__PROBLEM DESCRIPTION__
Extract every line of the records that contains the string "pour", matching case exactly.

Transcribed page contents
..........
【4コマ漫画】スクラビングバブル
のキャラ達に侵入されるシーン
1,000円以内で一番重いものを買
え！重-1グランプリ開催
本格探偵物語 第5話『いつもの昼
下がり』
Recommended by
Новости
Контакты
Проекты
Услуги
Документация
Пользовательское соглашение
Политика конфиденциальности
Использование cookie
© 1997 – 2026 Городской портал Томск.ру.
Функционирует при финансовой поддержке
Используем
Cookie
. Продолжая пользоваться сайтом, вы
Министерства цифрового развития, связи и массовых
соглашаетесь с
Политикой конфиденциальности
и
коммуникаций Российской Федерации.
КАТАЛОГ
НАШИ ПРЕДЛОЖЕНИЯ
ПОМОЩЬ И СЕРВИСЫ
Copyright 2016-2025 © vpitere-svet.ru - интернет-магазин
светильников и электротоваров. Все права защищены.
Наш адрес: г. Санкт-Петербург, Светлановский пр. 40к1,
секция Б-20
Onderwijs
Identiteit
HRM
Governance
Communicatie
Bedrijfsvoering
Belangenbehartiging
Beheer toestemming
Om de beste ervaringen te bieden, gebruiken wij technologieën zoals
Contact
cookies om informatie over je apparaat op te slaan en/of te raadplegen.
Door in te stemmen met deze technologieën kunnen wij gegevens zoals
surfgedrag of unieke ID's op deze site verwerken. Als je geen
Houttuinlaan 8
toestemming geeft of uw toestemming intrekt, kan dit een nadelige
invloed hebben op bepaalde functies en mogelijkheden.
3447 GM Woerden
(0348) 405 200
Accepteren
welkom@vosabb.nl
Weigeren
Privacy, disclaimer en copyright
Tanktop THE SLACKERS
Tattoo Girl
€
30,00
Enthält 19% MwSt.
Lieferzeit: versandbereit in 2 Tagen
..........
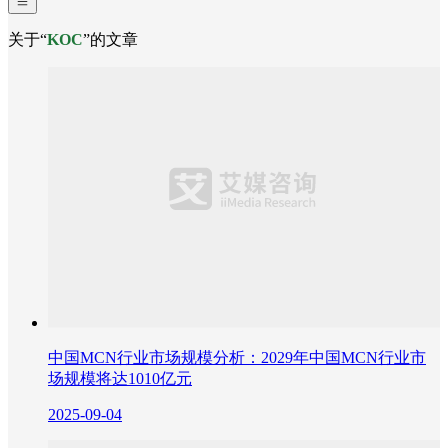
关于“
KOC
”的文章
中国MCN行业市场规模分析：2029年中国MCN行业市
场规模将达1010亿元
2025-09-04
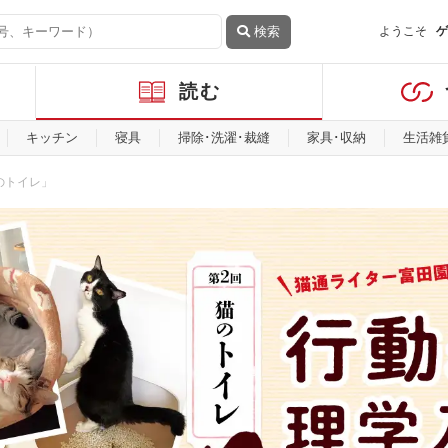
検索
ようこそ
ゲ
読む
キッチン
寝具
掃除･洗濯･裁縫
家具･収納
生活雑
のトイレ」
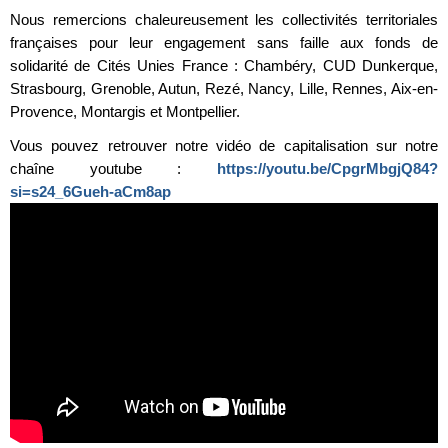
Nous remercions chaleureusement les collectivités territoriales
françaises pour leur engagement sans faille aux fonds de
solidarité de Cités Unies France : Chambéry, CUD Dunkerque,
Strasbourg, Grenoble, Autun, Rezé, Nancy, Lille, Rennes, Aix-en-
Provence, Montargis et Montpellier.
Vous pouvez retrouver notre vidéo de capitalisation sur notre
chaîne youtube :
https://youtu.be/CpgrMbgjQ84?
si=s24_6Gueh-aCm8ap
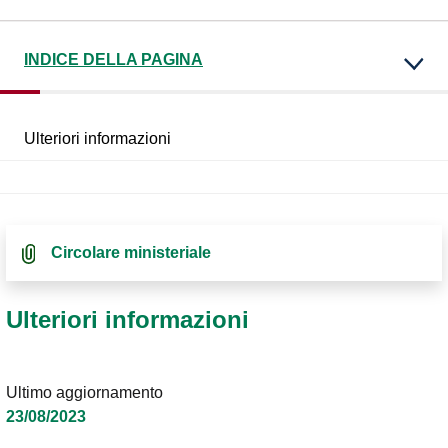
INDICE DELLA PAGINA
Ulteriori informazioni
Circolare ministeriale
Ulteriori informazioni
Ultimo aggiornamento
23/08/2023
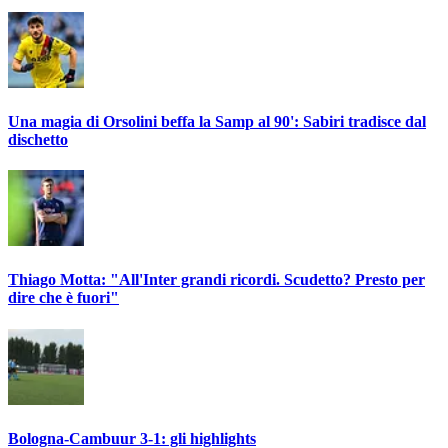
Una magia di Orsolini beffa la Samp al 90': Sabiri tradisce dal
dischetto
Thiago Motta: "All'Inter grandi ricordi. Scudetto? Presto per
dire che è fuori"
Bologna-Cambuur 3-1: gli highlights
..........
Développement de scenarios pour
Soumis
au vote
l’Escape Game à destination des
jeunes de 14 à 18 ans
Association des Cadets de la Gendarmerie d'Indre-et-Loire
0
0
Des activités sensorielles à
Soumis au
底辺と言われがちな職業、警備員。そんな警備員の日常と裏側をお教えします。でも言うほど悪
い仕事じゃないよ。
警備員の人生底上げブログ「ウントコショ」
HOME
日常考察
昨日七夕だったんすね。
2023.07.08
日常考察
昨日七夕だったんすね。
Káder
..........
__SOLUTION TO THIS TASK__
françaises pour leur engagement sans faille aux fonds de
Développement de scenarios pour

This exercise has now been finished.